Inter­ven­tion d’É­ric Hours, entou­ré des élu·es et militant·es com­mu­nistes (Syl­vette Rochas, Jéré­mie Gio­no, Aman­dine Demore, Jad Hal­wa­ni) à la fête du Tra­vailleur alpin 2026, à Saint-Égrève.

Tu entends jus­te­ment ren­for­cer le tra­vail des élus com­mu­nistes dans les douze dépar­te­ments de la région…

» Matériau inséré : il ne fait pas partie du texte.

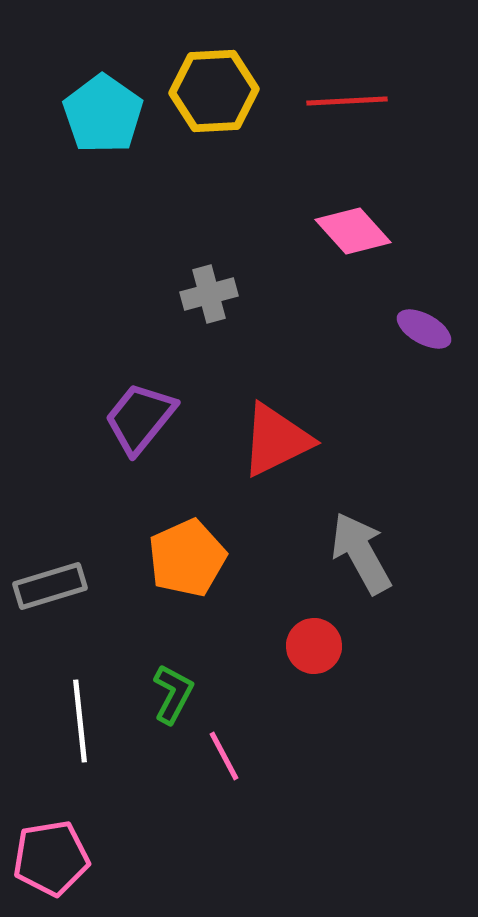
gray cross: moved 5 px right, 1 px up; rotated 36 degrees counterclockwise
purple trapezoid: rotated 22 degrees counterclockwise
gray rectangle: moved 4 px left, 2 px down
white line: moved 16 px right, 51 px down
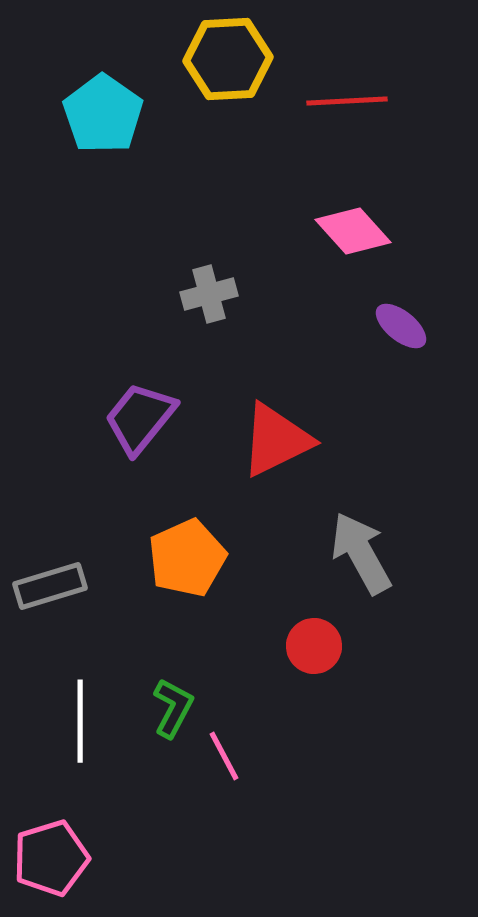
yellow hexagon: moved 14 px right, 32 px up
purple ellipse: moved 23 px left, 3 px up; rotated 10 degrees clockwise
green L-shape: moved 14 px down
white line: rotated 6 degrees clockwise
pink pentagon: rotated 8 degrees counterclockwise
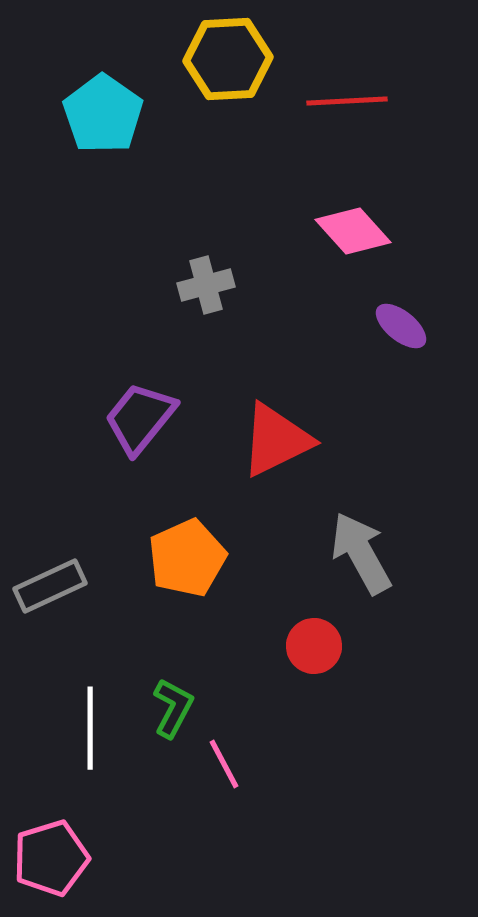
gray cross: moved 3 px left, 9 px up
gray rectangle: rotated 8 degrees counterclockwise
white line: moved 10 px right, 7 px down
pink line: moved 8 px down
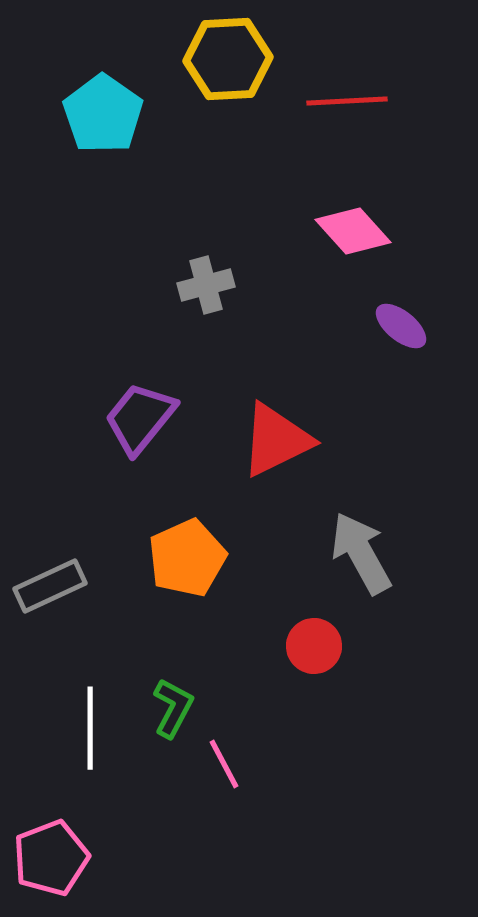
pink pentagon: rotated 4 degrees counterclockwise
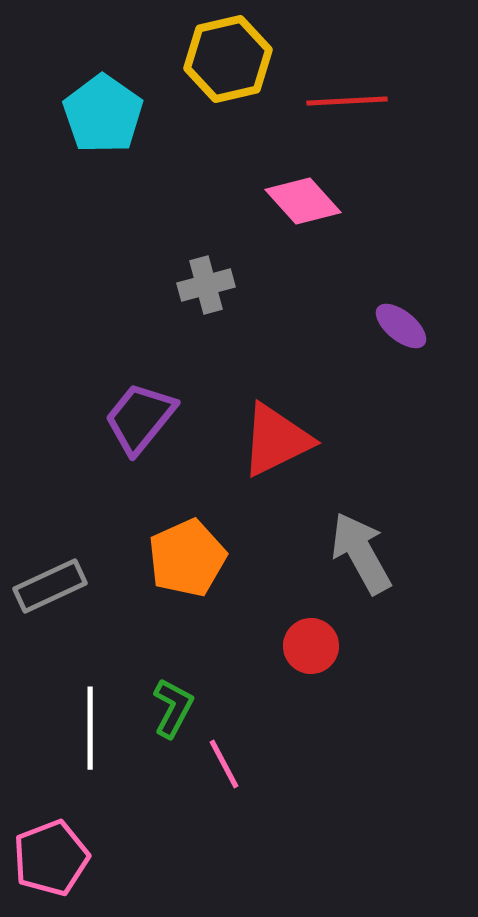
yellow hexagon: rotated 10 degrees counterclockwise
pink diamond: moved 50 px left, 30 px up
red circle: moved 3 px left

Oui. Nous sommes en train de déve­lop­per des liens entre les élus et les fédé­ra­tions com­mu­nistes des dif­fé­rents dépar­te­ments. On veut aller dans les ter­ri­toires, faire le bilan de ce qui a été fait depuis le début du man­dat et regar­der ce qui manque. L’idée est de construire un véri­table fil rouge de la poli­tique com­mu­niste à l’échelle régio­nale.

Auvergne-Rhône-Alpes compte près de neuf mil­lions d’habitants. C’est une région immense, avec des réa­li­tés très dif­fé­rentes. Il faut donc être capable de construire un pro­jet com­mun sans oppo­ser l’Auvergne aux ter­ri­toires rhô­nal­pins, ni les zones rurales aux métro­poles. Les régions peuvent aus­si être des contre-pou­voirs. Quelle que soit la majo­ri­té qui sor­ti­ra des pro­chaines élec­tions natio­nales, il fau­dra des col­lec­ti­vi­tés capables de por­ter d’autres poli­tiques. On doit donc com­men­cer à tra­vailler dès main­te­nant.

Et toi-même, envi­sages-tu de repar­tir en 2028 ?

Les cama­rades sou­haitent que je reparte. Et pour ma part, je met­trai ma can­di­da­ture à dis­po­si­tion du par­ti pour faire un nou­veau man­dat qui sera le der­nier. Je le fais parce que je pense avoir aujourd’hui une connais­sance de la Région et des dos­siers que je n’avais pas au début du man­dat. Je connais mieux les ter­ri­toires, les méca­nismes régio­naux, les inter­lo­cu­teurs… Mais l’essentiel, ce n’est pas ma can­di­da­ture per­son­nelle, c’est le tra­vail col­lec­tif que nous devons construire pour pro­po­ser une autre poli­tique régio­nale.